TLDR:
- Boeing set to report Q1 earnings with Wall Street expecting a per-share loss of $1.21
- Chinese tariffs of 125% have forced the return of Boeing jets intended for Chinese customers
- Boeing has missed earnings estimates in 19 of the past 44 quarters – unusual volatility
- The company faces multiple challenges: quality issues, labor strikes, and now trade wars
- As America’s largest exporter with 80% of jets going to foreign customers, tariffs pose serious threats
Boeing, the troubled aerospace giant and America’s largest exporter, reports first quarter earnings on Wednesday with investors hoping for fewer surprises than in recent quarters. Wall Street forecasts point to a per-share loss of $1.21 from sales of $19.6 billion, slightly worse than the $1.13 per-share loss from a year ago.

The company has been plagued by volatility, missing earnings estimates in 19 of the past 44 quarters according to Bloomberg data. That’s a stark contrast to Apple, which missed only three times in the same period.
Boeing’s average deviation from earnings estimates is a whopping 667%, compared to Apple’s 8%. This unpredictability has been a hallmark of Boeing’s recent performance.
Production Problems Persist
The first quarter saw Boeing deliver 130 commercial jets, up from 83 in the same period last year. Analysts expect full-year deliveries to reach about 580 jets, a significant improvement from the 348 delivered in 2024.
Last year’s production was hampered by both a labor strike and serious quality problems. The most notable incident occurred on January 6, 2024, when an emergency door plug blew out of a 737 MAX 9 during an Alaska Air flight.
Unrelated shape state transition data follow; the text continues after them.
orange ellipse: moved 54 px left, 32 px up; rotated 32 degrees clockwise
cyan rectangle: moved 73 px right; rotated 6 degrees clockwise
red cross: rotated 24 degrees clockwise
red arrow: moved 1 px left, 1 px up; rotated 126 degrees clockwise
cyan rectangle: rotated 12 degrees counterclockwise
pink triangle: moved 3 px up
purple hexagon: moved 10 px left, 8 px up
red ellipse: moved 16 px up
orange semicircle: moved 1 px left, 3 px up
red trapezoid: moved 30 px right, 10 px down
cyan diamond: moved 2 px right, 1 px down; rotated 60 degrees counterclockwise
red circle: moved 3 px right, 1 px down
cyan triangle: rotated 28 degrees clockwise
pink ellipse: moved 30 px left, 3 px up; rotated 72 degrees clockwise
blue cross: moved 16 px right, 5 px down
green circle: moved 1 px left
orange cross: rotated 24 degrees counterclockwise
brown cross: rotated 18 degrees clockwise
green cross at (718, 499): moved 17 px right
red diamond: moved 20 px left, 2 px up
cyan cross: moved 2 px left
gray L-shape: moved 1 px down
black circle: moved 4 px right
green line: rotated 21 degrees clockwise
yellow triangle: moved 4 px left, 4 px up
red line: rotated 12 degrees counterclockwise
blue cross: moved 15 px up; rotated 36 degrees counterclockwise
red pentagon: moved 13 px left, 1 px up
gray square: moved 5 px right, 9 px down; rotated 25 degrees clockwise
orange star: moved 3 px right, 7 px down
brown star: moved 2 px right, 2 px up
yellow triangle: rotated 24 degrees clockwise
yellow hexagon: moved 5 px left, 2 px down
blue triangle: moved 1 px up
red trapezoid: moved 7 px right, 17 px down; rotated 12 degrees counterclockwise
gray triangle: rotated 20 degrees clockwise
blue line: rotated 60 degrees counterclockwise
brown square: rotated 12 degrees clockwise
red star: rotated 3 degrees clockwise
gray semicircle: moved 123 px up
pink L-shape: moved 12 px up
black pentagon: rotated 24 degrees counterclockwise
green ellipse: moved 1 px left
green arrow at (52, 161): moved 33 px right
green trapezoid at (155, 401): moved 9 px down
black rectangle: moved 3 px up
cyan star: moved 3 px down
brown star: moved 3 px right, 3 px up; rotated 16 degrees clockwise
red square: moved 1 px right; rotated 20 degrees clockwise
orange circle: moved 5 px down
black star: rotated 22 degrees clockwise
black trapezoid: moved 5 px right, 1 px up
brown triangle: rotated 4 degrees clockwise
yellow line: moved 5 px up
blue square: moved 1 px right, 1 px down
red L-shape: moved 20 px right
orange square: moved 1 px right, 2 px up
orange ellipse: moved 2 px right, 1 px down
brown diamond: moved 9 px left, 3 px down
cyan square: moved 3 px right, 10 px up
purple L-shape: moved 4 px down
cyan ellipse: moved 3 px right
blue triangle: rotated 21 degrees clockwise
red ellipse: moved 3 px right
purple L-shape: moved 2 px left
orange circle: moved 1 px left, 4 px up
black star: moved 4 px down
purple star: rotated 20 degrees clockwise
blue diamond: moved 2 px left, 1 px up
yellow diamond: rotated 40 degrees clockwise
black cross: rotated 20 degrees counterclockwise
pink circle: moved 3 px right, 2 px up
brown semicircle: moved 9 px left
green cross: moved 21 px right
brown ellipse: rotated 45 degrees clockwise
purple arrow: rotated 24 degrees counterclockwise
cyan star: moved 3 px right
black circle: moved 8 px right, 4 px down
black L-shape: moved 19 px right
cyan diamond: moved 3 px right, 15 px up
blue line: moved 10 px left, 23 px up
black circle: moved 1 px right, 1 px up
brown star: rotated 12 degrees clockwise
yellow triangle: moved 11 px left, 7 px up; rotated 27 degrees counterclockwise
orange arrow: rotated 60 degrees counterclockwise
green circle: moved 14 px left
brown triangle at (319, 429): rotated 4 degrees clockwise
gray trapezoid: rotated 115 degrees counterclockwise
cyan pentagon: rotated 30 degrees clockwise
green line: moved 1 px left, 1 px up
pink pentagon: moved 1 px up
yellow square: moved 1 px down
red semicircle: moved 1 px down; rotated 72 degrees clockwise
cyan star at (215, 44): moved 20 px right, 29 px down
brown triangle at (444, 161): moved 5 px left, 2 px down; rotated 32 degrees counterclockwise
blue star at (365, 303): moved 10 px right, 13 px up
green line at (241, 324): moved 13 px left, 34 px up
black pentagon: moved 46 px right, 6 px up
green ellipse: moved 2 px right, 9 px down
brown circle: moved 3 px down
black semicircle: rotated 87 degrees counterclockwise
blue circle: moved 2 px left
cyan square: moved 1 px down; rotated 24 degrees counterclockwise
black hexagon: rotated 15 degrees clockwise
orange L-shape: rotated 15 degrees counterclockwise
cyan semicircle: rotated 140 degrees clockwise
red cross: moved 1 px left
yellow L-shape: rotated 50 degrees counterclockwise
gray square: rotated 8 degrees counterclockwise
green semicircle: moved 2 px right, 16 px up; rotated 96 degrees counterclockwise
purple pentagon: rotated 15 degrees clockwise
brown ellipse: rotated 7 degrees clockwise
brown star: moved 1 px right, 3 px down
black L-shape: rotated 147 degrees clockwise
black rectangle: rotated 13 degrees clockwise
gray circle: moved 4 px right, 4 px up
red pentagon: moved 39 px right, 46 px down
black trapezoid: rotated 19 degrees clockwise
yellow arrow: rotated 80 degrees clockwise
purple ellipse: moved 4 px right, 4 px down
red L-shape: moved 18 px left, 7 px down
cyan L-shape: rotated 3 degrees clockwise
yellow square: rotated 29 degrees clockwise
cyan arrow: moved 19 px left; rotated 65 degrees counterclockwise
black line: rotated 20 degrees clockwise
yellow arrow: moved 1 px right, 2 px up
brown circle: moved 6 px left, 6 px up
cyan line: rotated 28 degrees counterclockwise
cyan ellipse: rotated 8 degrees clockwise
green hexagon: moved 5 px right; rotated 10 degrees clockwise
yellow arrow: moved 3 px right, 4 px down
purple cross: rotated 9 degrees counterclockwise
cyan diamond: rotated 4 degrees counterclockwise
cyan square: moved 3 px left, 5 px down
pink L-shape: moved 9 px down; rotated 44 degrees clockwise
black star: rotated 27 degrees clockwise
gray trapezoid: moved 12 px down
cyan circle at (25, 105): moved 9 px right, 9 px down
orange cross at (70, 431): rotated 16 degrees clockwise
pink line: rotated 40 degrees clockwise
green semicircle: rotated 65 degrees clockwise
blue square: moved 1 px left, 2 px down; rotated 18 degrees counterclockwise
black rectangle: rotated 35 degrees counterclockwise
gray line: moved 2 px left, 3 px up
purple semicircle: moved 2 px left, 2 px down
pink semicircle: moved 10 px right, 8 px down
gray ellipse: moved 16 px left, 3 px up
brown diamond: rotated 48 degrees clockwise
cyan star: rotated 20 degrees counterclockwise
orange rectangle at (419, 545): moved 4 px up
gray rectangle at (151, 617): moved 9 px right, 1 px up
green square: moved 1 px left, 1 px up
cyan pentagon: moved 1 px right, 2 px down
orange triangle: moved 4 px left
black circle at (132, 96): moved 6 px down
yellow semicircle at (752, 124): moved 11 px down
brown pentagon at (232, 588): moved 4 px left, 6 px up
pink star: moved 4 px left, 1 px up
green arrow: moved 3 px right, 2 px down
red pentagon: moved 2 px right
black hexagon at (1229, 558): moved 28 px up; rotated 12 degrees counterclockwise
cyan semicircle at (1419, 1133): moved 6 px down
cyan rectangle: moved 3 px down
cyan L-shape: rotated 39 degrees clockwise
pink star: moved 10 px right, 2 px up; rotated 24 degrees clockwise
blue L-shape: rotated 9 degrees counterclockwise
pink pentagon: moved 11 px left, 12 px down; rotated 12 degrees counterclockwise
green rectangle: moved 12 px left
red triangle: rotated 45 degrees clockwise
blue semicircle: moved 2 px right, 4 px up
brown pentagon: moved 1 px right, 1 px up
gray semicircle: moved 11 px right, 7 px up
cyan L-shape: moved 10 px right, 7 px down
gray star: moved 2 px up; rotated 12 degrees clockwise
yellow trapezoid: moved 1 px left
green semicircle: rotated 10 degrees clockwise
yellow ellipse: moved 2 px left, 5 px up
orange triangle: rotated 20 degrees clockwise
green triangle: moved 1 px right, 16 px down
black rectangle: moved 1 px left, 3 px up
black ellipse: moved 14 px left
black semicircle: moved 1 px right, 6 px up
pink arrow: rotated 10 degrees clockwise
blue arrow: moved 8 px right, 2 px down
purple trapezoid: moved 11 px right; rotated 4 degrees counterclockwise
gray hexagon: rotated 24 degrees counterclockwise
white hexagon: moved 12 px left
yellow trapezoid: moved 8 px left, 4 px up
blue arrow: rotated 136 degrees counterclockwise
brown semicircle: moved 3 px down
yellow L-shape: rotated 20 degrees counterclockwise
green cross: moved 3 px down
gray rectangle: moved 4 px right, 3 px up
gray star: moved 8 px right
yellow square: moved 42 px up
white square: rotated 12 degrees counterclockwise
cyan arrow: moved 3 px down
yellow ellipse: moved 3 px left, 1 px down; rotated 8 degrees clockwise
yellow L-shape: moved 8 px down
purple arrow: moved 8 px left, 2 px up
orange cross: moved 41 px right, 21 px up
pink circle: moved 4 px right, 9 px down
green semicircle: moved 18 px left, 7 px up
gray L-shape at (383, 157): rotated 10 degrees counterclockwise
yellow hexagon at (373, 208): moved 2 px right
The investigation revealed the problem wasn’t with Boeing’s Malaysian supplier but with Boeing itself, which failed to replace four bolts needed to keep the door plug in place.
Production turnaround will take time. Boeing would like to be making close to 600 737 MAX jets annually, but output has been closer to 300 per year since 2021.
Tariff Troubles Mount
As if Boeing didn’t have enough problems, trade tensions are creating new headaches. Chinese customers face a 125% tariff on US imports, retaliation for America’s 145% tariff on most Chinese imports.
The impact became clear over the weekend when two Boeing planes were returned to Seattle from China rather than going to their intended Chinese customers.
This could be just the beginning of Boeing’s trade problems. China represents the largest and fastest-growing market for commercial jets, expected to purchase 8,830 new planes over the next 20 years – 10-15% of global demand.
Trade tensions have already caused Boeing to lose market share in China to European rival Airbus. Chinese customers ordered 122 Boeing planes in 2017-2018, but only 28 in the six years since, mostly freighters or orders from leasing companies.
Boeing hasn’t reported a single order for a passenger jet from a Chinese airline since 2019.
Supply Chain Vulnerability
Beyond sales challenges, Boeing faces potential manufacturing disruptions. The company relies on foreign-made parts for about 80% of its planes’ content, according to CEO Kelly Ortberg’s recent congressional testimony.
The 787 Dreamliner, Boeing’s most valuable and expensive plane, uses wings from Japan. Finding new American suppliers would be extremely difficult, as each new part would require Federal Aviation Administration recertification – a process that can take over a year.
Foreign parts with added tariffs would raise the cost of building an already expensive $50-100 million aircraft by millions more. It’s unclear whether any Boeing customer would be willing to absorb these additional costs.
Boeing certainly can’t afford to. The company hasn’t reported a full-year profit since 2018, accumulating $51 billion in operating losses since then. Another loss is expected when it reports Wednesday.
Boeing’s importance to the US economy can’t be overstated. Despite its troubles, the company estimates it supports 1.6 million jobs directly and indirectly, including nearly 150,000 of its own employees.
The company has a substantial backlog of orders from Chinese airlines – 195 planes, plus orders for 678 additional planes from unidentified airlines, many of which could also be from China.
While Boeing might find alternative buyers for canceled Chinese orders given its multi-year global backlog, additional countries implementing tariffs would create much bigger problems.
Options markets suggest Boeing shares may move about 5% up or down following earnings. The stock has moved an average of about 2% after the past four quarterly reports, rising twice and falling twice.
Coming into Wednesday’s trading, Boeing stock was down about 8% year to date, roughly in line with the 8% decline in the Dow Jones Industrial Average.